* [O QUE SE PEDE] Verta para o inglês esta frase do texto sobre Game of Thrones: "Pois quando Game of Thrones acerta, não há melhor série de TV do que isso."

Som dos cachorros do Ramsay o destroçando no fundo.

  Foi um grande episódio, em todos os sentidos da palavra, que deu a sensação da série está tomando o caminho certo. Esperemos que o último episódio da temporada mantenha o nível e traga desenvolvimentos satisfatórios para os outros núcleos e personagens da série. Pois quando Game of Thrones acerta, não há melhor série de TV do que isso.




Eu realmente pedi por uma morte por dragões.

* [MATERIAL EXTRAÍDO]
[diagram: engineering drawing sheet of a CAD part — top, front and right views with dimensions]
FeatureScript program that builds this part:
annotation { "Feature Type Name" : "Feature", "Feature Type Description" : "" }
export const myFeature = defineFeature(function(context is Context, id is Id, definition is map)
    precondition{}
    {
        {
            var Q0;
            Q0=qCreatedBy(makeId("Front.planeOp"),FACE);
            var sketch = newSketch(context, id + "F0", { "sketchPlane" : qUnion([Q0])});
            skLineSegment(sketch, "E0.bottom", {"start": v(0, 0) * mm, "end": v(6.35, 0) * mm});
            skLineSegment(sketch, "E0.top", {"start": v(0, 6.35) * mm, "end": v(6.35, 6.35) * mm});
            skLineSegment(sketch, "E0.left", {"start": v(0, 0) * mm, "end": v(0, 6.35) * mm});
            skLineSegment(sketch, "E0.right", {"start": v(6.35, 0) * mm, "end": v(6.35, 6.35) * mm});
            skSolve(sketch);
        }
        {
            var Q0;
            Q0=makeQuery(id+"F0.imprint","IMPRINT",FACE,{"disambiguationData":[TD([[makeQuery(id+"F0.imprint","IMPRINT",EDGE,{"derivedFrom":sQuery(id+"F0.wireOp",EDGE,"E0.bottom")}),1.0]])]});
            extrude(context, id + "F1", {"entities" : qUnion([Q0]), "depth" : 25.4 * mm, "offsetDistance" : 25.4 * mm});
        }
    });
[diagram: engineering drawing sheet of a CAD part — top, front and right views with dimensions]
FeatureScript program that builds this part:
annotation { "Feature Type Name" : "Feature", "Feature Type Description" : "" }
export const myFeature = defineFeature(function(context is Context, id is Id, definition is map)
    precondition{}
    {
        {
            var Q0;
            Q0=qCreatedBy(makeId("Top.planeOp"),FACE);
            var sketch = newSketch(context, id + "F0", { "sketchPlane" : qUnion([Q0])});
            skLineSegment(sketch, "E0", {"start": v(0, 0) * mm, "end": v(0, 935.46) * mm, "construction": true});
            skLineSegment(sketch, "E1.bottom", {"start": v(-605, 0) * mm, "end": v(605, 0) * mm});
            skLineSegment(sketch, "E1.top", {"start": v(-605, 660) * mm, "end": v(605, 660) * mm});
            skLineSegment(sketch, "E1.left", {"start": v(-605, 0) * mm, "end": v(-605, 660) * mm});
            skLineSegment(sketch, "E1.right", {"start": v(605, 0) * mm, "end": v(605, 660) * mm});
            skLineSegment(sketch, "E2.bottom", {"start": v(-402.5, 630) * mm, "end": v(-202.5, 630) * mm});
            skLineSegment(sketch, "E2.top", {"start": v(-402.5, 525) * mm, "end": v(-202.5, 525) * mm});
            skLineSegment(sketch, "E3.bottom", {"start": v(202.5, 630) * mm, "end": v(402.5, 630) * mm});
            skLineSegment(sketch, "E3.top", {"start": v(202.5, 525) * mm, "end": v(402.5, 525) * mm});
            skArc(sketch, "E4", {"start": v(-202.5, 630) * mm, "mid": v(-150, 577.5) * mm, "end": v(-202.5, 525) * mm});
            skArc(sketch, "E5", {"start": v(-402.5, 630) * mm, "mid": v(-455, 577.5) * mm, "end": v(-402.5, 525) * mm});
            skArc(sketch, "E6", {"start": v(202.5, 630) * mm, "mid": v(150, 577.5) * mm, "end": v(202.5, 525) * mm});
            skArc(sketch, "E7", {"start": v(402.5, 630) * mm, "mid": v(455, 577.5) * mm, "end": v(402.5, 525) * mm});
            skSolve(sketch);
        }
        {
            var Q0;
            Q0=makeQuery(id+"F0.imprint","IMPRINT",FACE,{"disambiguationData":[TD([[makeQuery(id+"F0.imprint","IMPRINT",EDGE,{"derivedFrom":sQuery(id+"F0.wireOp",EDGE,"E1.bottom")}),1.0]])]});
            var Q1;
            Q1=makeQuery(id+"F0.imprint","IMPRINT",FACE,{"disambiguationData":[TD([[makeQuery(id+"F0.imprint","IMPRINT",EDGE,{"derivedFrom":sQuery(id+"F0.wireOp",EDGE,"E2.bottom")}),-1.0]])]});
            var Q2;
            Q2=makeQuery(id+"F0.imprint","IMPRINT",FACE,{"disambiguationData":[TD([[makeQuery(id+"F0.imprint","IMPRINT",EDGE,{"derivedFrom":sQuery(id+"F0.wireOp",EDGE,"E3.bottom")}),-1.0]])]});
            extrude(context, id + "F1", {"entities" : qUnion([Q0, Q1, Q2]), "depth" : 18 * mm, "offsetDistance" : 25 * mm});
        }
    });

* [RESPOSTA AO EXERCÍCIO] Because when Game of Thrones gets it right, there is no better TV series than that.